Work task:
Write out the part of the thread on CSV BOM output below that begins at the words "Because we don't" and stops after the words "the League\Csv\AbstractCsv::output method.", keeping every character the same.

Giter Club home page Giter Club logo

Comments (34)

nyamsprod avatar nyamsprod commented on July 22, 2024

Basically what you suggesting is adding the following methods :

League\Csv\AbstractCsv::setOutputBOM($use_bom_on_output); //$use_bom_on_output is a boolean
League\Csv\AbstractCsv::hasOutputBOM(); // returns true or false

Because we don't want any BC break by default:

League\Csv\AbstractCsv::hasOutputBOM(); returns false

To be clear this will only have an effect on the League\Csv\AbstractCsv::output method.
If you have a better names they are welcomed

from csv.

RomeroMsk avatar RomeroMsk commented on July 22, 2024

Ok, you can make it as you wish :)

from csv.

nyamsprod avatar nyamsprod commented on July 22, 2024

Since it will work on output.. it will be available on both classes Reader and Writer

from csv.

RomeroMsk avatar RomeroMsk commented on July 22, 2024

These names are ok for me.

from csv.

nyamsprod avatar nyamsprod commented on July 22, 2024

The dev-master branch now supports BOM on output you can test it and if everything is good for you it will be release hopefully next week as version 6.3

from csv.

RomeroMsk avatar RomeroMsk commented on July 22, 2024

Checked, it works. Thanks a lot!

from csv.

Supplied information:
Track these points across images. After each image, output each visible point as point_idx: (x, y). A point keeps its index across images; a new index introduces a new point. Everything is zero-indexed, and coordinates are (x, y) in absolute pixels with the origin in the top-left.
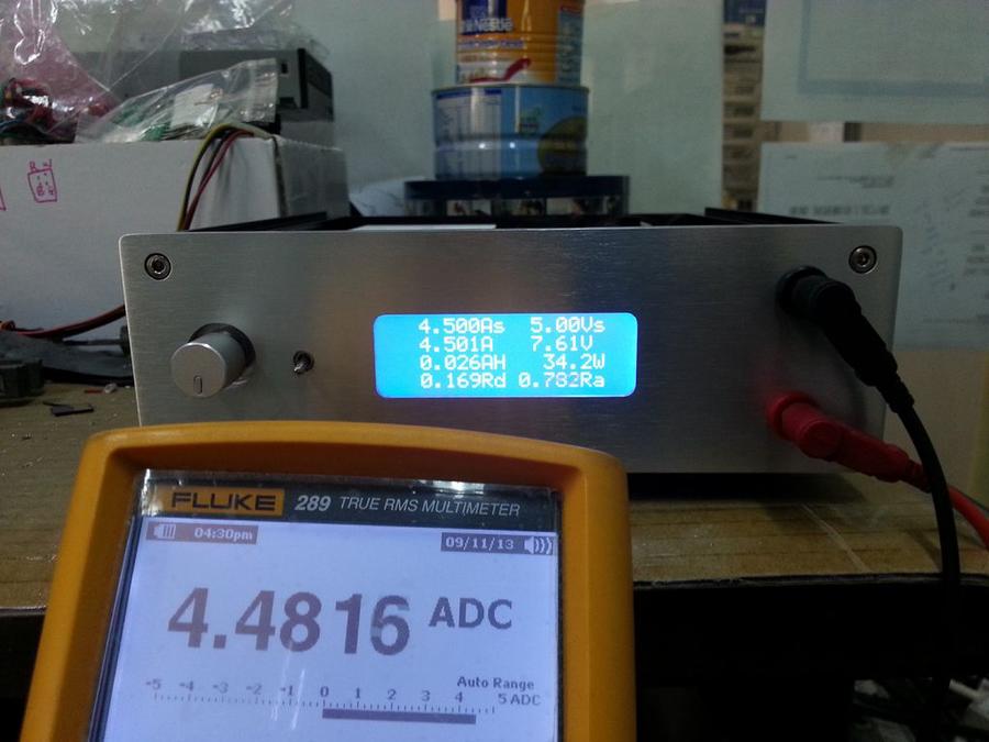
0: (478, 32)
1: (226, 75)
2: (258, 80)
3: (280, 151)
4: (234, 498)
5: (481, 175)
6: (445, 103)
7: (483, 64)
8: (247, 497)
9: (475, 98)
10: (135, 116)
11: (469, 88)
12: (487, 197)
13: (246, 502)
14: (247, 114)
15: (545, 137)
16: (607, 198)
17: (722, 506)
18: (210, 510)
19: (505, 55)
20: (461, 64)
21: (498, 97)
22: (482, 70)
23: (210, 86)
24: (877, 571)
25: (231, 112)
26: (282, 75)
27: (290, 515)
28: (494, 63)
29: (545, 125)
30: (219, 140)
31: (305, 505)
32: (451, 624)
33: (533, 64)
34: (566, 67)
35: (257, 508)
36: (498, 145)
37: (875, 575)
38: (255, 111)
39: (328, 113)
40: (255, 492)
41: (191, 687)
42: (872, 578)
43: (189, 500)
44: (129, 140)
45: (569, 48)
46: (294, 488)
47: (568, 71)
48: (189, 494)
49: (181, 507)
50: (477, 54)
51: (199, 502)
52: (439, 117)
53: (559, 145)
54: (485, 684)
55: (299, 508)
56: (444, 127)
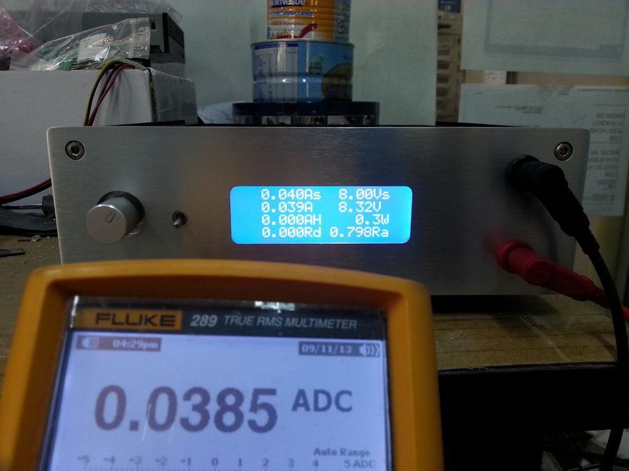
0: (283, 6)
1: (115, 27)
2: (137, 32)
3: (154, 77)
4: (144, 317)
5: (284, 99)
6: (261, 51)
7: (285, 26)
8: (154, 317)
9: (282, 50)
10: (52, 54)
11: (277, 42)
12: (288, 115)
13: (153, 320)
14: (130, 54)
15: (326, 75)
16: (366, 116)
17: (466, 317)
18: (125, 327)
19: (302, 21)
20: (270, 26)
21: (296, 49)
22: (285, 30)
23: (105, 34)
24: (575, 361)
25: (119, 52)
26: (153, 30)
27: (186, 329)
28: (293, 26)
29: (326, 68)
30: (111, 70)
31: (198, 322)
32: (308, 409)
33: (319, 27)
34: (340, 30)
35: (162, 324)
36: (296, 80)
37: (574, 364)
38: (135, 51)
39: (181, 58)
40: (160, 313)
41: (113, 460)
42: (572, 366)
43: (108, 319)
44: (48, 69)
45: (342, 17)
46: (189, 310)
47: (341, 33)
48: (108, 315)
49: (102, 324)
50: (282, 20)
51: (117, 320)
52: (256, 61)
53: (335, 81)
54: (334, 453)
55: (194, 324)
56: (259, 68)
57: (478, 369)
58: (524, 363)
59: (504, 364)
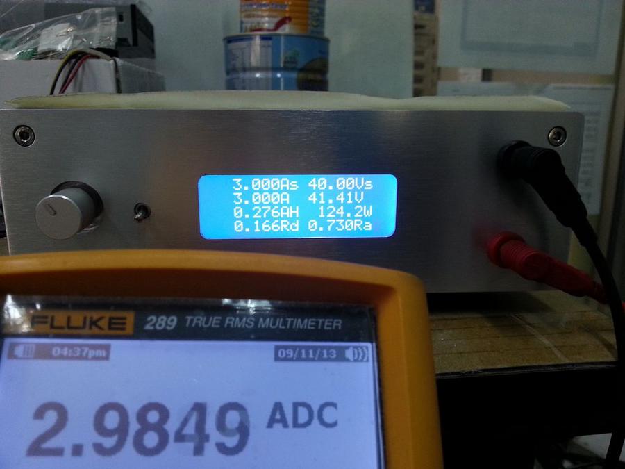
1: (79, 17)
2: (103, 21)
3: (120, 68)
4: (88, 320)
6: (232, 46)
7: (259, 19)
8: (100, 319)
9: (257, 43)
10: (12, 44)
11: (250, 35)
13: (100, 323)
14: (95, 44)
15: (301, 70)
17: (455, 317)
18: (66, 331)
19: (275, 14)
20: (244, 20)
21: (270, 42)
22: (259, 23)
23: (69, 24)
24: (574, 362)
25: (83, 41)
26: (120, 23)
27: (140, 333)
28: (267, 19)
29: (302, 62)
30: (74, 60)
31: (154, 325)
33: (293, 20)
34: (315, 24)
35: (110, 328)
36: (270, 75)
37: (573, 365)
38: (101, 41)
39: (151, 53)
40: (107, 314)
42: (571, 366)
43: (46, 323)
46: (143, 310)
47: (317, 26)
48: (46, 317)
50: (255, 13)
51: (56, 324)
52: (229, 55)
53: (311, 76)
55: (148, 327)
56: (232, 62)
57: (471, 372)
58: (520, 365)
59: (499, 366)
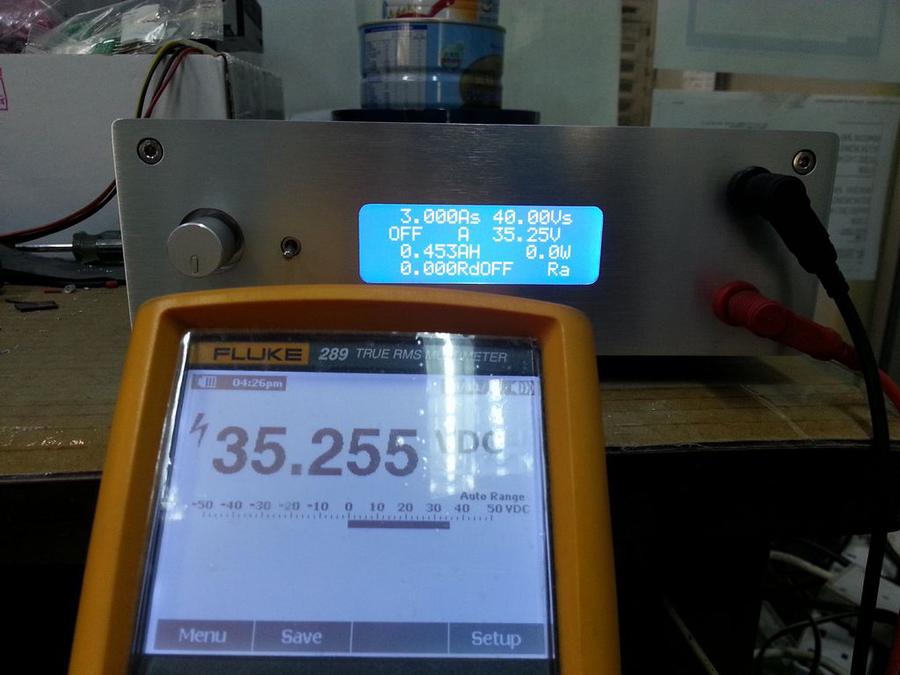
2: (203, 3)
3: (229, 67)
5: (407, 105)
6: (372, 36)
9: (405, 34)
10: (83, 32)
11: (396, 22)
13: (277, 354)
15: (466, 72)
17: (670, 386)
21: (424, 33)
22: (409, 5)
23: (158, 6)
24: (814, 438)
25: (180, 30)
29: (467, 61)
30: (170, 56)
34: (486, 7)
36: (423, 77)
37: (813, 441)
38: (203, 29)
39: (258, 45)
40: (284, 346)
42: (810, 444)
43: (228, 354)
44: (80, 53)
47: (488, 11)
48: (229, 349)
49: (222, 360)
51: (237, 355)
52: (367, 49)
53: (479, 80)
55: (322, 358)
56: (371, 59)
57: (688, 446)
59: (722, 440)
---
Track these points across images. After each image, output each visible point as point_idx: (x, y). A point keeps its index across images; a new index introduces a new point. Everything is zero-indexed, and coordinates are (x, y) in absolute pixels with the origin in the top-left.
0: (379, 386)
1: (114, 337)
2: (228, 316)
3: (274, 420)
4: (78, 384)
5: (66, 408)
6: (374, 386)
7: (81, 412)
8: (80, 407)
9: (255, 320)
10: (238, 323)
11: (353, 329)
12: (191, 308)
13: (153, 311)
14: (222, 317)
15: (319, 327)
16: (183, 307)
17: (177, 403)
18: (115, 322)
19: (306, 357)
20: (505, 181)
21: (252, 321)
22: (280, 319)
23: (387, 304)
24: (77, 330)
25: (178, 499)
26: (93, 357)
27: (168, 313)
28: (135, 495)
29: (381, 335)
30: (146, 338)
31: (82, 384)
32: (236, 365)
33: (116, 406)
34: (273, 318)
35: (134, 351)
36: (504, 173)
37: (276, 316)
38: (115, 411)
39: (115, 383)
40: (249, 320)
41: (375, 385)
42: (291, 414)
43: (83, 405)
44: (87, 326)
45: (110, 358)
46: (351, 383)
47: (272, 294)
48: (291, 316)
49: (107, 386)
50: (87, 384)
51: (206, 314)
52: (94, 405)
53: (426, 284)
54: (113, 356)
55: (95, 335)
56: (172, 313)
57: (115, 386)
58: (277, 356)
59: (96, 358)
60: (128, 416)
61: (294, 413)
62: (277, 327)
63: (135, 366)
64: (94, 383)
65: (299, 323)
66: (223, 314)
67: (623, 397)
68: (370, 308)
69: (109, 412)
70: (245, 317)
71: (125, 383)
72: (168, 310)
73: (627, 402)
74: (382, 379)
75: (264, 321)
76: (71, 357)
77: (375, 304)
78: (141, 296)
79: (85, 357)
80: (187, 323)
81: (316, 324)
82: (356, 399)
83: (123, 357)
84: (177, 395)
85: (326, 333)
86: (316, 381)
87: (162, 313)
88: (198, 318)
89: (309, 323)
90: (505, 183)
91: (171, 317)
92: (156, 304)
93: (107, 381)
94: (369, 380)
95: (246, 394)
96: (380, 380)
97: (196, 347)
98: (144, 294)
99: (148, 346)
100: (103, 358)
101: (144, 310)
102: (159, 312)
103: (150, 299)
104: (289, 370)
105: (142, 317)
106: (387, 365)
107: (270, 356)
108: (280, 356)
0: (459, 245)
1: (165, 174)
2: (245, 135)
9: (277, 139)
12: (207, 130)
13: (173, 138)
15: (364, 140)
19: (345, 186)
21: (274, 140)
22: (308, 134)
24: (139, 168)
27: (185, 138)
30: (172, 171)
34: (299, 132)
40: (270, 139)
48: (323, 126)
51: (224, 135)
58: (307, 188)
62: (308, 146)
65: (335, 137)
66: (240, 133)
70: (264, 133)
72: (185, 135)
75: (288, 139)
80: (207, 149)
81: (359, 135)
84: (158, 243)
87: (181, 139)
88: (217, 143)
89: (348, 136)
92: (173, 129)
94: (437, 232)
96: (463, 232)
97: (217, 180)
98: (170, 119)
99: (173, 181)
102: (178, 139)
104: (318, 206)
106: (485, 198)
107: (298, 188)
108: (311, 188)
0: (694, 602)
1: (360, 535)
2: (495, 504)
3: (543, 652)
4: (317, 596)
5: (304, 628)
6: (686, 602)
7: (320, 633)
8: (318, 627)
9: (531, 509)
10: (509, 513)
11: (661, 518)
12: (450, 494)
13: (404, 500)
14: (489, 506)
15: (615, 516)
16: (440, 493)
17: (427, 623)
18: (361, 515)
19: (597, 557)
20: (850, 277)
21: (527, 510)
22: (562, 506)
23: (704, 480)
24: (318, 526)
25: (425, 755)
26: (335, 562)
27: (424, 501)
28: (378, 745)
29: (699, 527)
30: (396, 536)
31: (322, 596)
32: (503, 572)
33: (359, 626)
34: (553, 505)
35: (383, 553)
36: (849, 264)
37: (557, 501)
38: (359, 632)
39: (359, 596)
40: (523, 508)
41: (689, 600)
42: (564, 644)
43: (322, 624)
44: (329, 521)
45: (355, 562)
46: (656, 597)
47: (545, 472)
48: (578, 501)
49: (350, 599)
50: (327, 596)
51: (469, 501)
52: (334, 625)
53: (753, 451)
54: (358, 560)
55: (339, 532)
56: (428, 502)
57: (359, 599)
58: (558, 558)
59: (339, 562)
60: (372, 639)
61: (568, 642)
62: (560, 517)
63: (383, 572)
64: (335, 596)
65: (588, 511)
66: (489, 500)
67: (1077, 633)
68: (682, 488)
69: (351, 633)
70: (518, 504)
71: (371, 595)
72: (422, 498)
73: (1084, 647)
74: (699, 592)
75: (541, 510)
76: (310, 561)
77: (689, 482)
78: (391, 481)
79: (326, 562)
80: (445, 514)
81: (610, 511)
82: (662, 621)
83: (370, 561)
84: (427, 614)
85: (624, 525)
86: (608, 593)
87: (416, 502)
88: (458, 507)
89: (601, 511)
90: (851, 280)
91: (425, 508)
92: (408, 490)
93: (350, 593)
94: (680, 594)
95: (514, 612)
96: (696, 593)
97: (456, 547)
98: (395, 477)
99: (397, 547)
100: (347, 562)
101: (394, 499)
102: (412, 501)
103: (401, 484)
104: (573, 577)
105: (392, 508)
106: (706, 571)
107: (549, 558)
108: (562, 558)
* * *
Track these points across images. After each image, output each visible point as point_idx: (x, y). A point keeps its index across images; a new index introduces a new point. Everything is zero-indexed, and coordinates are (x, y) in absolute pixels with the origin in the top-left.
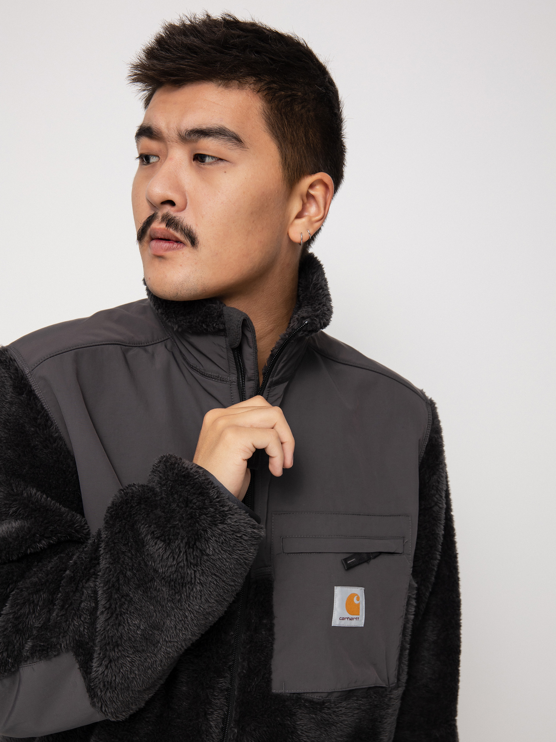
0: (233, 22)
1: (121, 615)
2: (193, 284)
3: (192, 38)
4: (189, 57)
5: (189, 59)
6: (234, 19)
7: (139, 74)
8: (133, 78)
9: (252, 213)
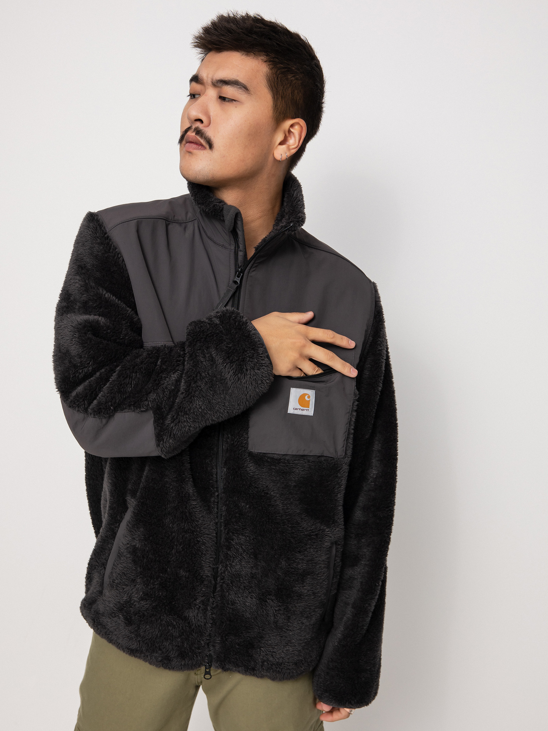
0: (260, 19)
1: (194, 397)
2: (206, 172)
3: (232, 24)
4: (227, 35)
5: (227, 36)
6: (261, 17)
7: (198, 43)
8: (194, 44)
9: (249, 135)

Task response:
Because we don't want any BC break by default:

League\Csv\AbstractCsv::hasOutputBOM(); returns false

To be clear this will only have an effect on the League\Csv\AbstractCsv::output method.